→ Extrait du texte

Je suis sensible à la délicatesse, à la rareté du goût de MM. Ruhlmann, Nathan, Süe, Huillard, Mare ou Groult, je suis frappé de leur ingéniosité, mais j’admire leurs boudoirs ou leurs chambres à coucher comme des décors de théâtre. Non seulement je ne m’y vois pas installé, mais je me demande s’il est vraiment beaucoup de nos contemporains qui y soient tout à fait chez eux. Nous renonçons au Louis XV parce qu’il ne répond plus à notre civilisation. Allons-nous habiter chez Schéhérazade ou chez Nijinski ? Serons-nous à notre aise parmi ces coussins bariolés, ces boiseries rutilantes, ces couleurs aux tons intenses brutalement opposés ? Quelle mine feront nos costumes ternes, étriqués au milieu de ces fanfares fastueuses ?

Et puis cela est trop parfaitement composé. Si l’on déplace un meuble ou un coussin, si l’on a le malheur de poser son chapeau sur une table ou de laisser traîner un journal ou un livre, voilà le charme rompu. Quand ces tentures se défraîchiront, il faudra modifier ou refaire la pièce. L’ensemble est opprimant. Il ne pourrait convenir, à la rigueur, qu’à des milliardaires s’installant dans leur hôtel, décidés à faire revenir tous les six mois le tapissier, et pourvus d’assez d’abnégation pour éviter dans tous leurs gestes des dissonances fâcheuses.

J’ajoute, pour atténuer ce réquisitoire, que les ensembliers auront contribué à nous rendre plus exigeants pour l’établissement de nos demeures et qu’ils ont ramené le goût aux couleurs vibrantes et sonores, au moment où nous avions tendance à nous évanouir dans le gris. D’ailleurs, j’aperçois dans les deux camps des signes précurseurs d’une conciliation possible. À côté d’intransigeants comme M. Mare, il y a des ensembliers qui font des concessions visibles et cherchent à se dégager de Munich et des Ballets russes pour rendre à leurs mobiliers quelques-unes des vertus françaises. Dans l’autre camp, on se soucie davantage de décor et de présentation, et cette tendance même peut paraître parfois, chez M. Follot ou M. Jallot, quelque peu excessive et prend les aspects d’une défection.

→ Les consignes
- A) Relevez, s'il vous plaît, tous les noms de personnes précédés de « M. » ou de « MM. » dans l'extrait sur les ensembliers.
- B) Présentez sous forme de liste numérotée les lignes du listing, en commençant par celle qui contient « Document page, 1654x1241 pixels. » et en terminant par celle qui contient « title Značaj fiskalne ». Omettez les lignes vides.
Ce listing n'a aucun rapport avec l'extrait.

Listing d'annotations de coordonnées:

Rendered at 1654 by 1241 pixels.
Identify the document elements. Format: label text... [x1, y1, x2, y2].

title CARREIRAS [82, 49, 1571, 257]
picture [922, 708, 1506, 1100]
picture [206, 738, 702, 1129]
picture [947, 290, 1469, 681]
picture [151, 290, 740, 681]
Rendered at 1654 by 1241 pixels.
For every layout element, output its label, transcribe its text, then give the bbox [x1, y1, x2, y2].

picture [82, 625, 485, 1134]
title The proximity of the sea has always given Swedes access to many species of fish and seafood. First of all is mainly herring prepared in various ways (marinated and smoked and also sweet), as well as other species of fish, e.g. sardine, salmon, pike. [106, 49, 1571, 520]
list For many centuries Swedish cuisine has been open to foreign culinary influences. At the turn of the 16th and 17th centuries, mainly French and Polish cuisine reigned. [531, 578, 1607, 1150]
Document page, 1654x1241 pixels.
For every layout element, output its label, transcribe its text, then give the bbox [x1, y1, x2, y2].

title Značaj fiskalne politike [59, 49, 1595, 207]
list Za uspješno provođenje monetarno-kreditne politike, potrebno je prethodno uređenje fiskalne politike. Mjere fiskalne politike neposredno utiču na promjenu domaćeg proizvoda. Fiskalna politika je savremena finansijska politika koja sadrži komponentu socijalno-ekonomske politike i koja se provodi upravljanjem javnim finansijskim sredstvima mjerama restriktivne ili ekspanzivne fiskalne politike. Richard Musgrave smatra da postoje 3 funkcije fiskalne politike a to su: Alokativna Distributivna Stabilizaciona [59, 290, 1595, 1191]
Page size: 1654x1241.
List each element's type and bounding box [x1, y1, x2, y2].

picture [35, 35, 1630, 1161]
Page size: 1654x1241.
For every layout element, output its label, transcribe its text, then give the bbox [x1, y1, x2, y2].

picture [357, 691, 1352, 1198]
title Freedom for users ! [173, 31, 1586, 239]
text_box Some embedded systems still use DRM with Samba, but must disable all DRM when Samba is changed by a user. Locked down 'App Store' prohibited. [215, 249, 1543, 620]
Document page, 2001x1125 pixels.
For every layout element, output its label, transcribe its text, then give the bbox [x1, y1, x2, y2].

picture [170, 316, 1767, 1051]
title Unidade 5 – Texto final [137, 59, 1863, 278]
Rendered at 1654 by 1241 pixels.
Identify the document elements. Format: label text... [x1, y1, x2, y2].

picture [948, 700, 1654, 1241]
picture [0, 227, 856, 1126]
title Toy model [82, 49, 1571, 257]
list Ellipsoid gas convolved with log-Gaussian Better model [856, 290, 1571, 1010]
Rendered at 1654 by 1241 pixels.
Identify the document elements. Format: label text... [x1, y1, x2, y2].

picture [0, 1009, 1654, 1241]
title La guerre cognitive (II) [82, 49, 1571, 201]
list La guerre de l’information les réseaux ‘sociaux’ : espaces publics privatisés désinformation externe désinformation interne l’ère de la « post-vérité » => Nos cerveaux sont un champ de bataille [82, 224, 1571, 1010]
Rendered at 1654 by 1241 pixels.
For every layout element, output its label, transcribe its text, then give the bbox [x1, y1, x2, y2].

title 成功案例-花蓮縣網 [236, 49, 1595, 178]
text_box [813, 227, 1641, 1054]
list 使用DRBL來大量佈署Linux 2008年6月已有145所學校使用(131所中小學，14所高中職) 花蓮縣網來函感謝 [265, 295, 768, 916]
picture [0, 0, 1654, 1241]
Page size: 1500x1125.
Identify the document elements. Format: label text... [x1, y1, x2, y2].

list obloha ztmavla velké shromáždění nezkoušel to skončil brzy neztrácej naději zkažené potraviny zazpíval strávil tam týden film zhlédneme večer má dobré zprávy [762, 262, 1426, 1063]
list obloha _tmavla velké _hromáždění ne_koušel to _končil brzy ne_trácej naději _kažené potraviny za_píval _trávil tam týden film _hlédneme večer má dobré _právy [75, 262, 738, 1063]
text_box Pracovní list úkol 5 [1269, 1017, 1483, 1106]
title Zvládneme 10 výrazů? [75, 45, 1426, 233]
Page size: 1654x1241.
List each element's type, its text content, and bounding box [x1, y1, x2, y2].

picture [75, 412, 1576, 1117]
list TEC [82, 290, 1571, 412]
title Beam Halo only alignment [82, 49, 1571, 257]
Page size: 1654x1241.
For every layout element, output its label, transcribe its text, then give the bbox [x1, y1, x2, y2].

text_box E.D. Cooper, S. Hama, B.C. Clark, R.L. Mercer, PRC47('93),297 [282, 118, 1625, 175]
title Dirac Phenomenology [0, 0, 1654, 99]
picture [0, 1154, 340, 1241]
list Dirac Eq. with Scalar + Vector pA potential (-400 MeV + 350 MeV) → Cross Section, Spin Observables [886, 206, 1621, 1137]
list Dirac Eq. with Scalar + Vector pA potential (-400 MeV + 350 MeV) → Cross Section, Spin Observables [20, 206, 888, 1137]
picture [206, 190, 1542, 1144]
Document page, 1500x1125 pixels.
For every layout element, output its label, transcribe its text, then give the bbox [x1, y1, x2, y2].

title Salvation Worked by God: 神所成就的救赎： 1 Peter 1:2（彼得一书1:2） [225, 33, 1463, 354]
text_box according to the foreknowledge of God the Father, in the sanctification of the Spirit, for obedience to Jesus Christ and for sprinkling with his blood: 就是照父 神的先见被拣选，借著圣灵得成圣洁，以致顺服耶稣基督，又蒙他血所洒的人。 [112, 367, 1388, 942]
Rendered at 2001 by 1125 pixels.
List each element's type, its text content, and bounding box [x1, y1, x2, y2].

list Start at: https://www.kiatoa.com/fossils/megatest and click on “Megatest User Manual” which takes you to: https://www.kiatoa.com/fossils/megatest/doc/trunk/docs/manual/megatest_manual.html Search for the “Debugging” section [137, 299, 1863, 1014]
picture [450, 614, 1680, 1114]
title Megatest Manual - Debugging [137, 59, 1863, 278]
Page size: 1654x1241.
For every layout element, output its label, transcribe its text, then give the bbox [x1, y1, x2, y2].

→ Les réponses
- A) Ruhlmann, Nathan, Süe, Huillard, Mare, Groult, Follot, Jallot

- B)
1. Document page, 1654x1241 pixels.
2. For every layout element, output its label, transcribe its text, then give the bbox [x1, y1, x2, y2].
3. title Značaj fiskalne politike [59, 49, 1595, 207]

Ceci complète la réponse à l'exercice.